Et puis, arrive le lien troublant. Le choc venu d'un autre monde: Noah Dobson portera le numéro 53 pour son grand-papa. Le même chiffre. La même coupure. La même injustice. La même nécessité de mémoire. C’est presque trop fort pour être une coïncidence.
Et c’est là que la magie opère. Le 53 devient plus qu’un numéro. Il devient un symbole. Celui du temps qu’on n’a pas eu. Celui qu’on a perdu. Celui qu’on prolonge en mémoire de ceux qui n’ont pas pu continuer.

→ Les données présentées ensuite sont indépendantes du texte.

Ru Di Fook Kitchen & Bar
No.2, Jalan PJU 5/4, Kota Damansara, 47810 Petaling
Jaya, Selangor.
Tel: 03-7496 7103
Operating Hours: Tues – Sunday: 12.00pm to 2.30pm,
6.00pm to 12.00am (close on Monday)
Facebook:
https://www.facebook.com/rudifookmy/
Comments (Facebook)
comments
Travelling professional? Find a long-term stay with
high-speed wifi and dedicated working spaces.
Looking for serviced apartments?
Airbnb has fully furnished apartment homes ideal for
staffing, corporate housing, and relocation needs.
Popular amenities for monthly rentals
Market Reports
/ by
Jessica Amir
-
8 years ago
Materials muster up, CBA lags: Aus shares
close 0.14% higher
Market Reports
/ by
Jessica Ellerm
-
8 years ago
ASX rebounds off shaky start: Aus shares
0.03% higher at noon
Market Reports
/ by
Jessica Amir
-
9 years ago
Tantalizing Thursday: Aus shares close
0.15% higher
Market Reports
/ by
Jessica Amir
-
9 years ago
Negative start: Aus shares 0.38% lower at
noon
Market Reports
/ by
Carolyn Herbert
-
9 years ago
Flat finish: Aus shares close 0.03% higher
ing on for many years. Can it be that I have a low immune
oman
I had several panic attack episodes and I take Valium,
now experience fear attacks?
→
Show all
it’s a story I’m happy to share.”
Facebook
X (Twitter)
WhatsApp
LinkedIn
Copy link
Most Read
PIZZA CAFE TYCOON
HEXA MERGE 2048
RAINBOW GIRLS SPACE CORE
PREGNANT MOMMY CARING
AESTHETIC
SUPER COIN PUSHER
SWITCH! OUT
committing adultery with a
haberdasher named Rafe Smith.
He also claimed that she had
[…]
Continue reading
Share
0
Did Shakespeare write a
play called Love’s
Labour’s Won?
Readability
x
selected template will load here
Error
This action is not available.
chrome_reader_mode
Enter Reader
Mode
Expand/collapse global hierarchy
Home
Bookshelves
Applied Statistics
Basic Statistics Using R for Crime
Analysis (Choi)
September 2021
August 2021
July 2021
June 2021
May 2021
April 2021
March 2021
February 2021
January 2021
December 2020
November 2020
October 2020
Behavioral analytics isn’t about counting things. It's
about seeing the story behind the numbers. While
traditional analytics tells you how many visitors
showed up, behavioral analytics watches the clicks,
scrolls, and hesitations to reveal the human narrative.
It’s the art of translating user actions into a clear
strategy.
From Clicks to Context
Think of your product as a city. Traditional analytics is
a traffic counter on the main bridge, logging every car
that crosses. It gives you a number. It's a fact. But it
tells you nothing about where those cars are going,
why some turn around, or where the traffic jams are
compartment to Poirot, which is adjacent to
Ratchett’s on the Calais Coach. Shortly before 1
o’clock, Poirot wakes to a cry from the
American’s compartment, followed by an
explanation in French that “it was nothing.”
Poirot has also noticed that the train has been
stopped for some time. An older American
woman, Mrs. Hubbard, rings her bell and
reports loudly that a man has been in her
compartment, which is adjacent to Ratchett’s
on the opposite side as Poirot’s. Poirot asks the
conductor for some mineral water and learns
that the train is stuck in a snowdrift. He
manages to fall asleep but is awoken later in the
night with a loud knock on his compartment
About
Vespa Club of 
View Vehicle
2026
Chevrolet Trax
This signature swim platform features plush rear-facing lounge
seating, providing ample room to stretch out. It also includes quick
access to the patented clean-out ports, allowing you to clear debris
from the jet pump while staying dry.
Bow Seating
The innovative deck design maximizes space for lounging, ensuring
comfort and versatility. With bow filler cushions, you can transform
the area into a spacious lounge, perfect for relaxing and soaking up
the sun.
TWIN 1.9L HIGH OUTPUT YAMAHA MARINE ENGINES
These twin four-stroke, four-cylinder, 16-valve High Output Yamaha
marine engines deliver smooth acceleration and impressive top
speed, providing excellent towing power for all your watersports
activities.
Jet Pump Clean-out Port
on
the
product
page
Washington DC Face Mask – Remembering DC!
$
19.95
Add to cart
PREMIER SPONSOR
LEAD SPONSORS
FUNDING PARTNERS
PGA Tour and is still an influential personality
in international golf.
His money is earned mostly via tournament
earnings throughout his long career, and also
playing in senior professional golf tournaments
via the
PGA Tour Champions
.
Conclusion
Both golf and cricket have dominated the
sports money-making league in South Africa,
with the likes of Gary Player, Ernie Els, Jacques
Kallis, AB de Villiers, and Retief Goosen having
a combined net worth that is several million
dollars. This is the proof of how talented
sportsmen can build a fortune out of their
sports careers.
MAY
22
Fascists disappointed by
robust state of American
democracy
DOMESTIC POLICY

Ce que Lagacé a réussi à faire, c’est de remettre l’humanité au cœur de notre quotidien. Il a brisé le mur entre sa vie privée et notre espace public pour nous rappeler que sous nos masques de professionnels, de citoyens, de parents, de journalistes ou de joueurs de hockey, on est d’abord des enfants qui pleurent encore leurs parents. Des êtres humains qui calculent parfois les jours, non pas pour en faire plus, mais pour en vivre mieux.
Dans ce contexte, la décision de Dobson de porter le numéro 53 ne devient pas un simple choix logistique. C’est un acte d’amour. Une continuité. Une manière d’honorer un homme qui a travaillé dur toute sa vie dans les mines pour faire vivre sa famille.
Un homme que Noah admire, dont il porte l’héritage. Et en faisant ça à Montréal, devant le Québec au complet, il fait aussi écho à Lagacé. Il devient, sans le savoir, une extension du texte.
Bienvenue à Montréal, Noah. Et merci pour le rappel Monsieur Lagacé. Chaque jour de plus, c'est un privilège.